The traditional logic of “juste retour” is becoming a painful demonstration of myopia

Therefore, economic, social and territorial cohesion should remain a central concern, but it would be a political mistake to oppose these policies to the “new” ones focusing on climate, digital or research and development objectives. On the contrary, cohesion policies are indispensable to cope with these new challenges. Moreover, a paradigm shift should also occure about the rationale underpinning these policies. They should be not only about offsetting the asymmetries which are created by the operation of a common single market and monetary zone. They should also be about creating stronger social and political bonds between the European citizens and the European Union. That is why a larger Erasmus program open to less favoured citizens, a stronger Youth Guarantee and Child Guarantee and a Social Fund to implement the European Pillar of Social Rights can be so important. They will certainly be the most powerful antidotes against all kinds of national-populisms.

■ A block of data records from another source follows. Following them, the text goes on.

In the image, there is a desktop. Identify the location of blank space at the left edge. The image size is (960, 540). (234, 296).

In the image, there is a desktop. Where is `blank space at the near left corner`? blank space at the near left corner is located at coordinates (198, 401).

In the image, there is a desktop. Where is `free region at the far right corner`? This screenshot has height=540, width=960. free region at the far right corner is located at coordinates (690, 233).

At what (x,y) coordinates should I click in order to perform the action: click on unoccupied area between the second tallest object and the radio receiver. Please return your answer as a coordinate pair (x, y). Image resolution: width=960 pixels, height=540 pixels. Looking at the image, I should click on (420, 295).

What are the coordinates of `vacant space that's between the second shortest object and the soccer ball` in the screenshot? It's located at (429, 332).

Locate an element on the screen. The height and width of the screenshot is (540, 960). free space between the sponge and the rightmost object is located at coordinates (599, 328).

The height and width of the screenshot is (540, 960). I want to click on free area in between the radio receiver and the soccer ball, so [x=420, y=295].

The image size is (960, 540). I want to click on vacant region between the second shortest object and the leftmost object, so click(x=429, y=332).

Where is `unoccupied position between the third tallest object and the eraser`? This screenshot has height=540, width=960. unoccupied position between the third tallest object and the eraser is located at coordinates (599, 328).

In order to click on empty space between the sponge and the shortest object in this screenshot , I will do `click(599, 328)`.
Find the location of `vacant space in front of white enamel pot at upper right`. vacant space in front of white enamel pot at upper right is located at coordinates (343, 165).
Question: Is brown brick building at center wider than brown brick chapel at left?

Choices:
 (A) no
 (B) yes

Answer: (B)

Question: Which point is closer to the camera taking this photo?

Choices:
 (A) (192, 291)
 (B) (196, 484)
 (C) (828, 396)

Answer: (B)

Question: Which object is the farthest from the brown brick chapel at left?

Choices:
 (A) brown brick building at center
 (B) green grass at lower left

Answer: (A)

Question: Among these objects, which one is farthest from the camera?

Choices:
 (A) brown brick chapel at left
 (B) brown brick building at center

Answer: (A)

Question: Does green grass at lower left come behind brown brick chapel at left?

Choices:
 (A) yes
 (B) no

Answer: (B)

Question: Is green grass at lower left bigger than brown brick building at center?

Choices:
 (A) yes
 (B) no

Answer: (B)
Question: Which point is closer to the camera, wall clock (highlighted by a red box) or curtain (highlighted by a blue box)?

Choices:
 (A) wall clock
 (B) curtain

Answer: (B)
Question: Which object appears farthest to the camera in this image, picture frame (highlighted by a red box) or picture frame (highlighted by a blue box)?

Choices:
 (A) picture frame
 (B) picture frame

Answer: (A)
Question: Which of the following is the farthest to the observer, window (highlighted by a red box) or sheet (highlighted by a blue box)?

Cohesion policies are indispensable to cope with these new challenges, it would be a political mistake to oppose these policies to the “new” ones

A paradigm shift is also necessary when deciding about the revenue side. The traditional logic of “juste retour” is becoming a painful demonstration of myopia. The benefits of belonging to the European club cannot be measured just in terms of the direct financial benefits obtained from the EU budget compared to direct national contributions. The economic benefits are much larger if we take into account the differentiated access of Member States to the European single market in order to export or to invest or the differentiated favourable exchange rate stemming from a single currency. That is why rebates should be excluded. This technique, which was invented to prevent a Brexit “avant la ” during the time of Margaret Thatcher, and then extended to other net payer-Members States, should be erased from the European tool box.

Furthermore, if we want to prevent reductions in some fundamental policies, everybody knows that there is only one solution so far: providing more own resources to the European budget by introducing new sources of EU taxation. European taxation can be perceived by European citizens as fair taxation if it taps into issues such as pollution, digital extra-profits or financial speculation and if it is used to benefit citizens in their basic rights of education, training, access to jobs and protection against poverty or climate change.

There is only one solution so far: providing more own resources to the EU budget by introducing new sources of EU taxation

Hence the time has come to make a big political case for new own European resources to finance basic social rights for European citizens. It is particularly important that the European Parliament sticks to this position, as it has been the case in the past. The European Council is more hesitating and divided about this. A lot will depend now on the way to frame the debate and the negotiation. The limited frame in terms of direct financial benefits, contributions and rebates should clearly be refused. The frame which was tested in the last European Council using some “goodies” and “cookies” to sweeten the resistance of some Member States has shown its limits. The first step of the negotiation should not be about setting the total ceiling and fighting for centesimal percentages. It should rather be about setting the level of ambition the EU should ensure in its fundamental policies and then drawing the consequences for the way to finance them.

From this viewpoint, it is positive that in the face of a small club of countries branding themselves “frugals”, another larger group is emerging renaming themselves as the “ones with European ambitions”. Yes, the level of European ambition is the real issue!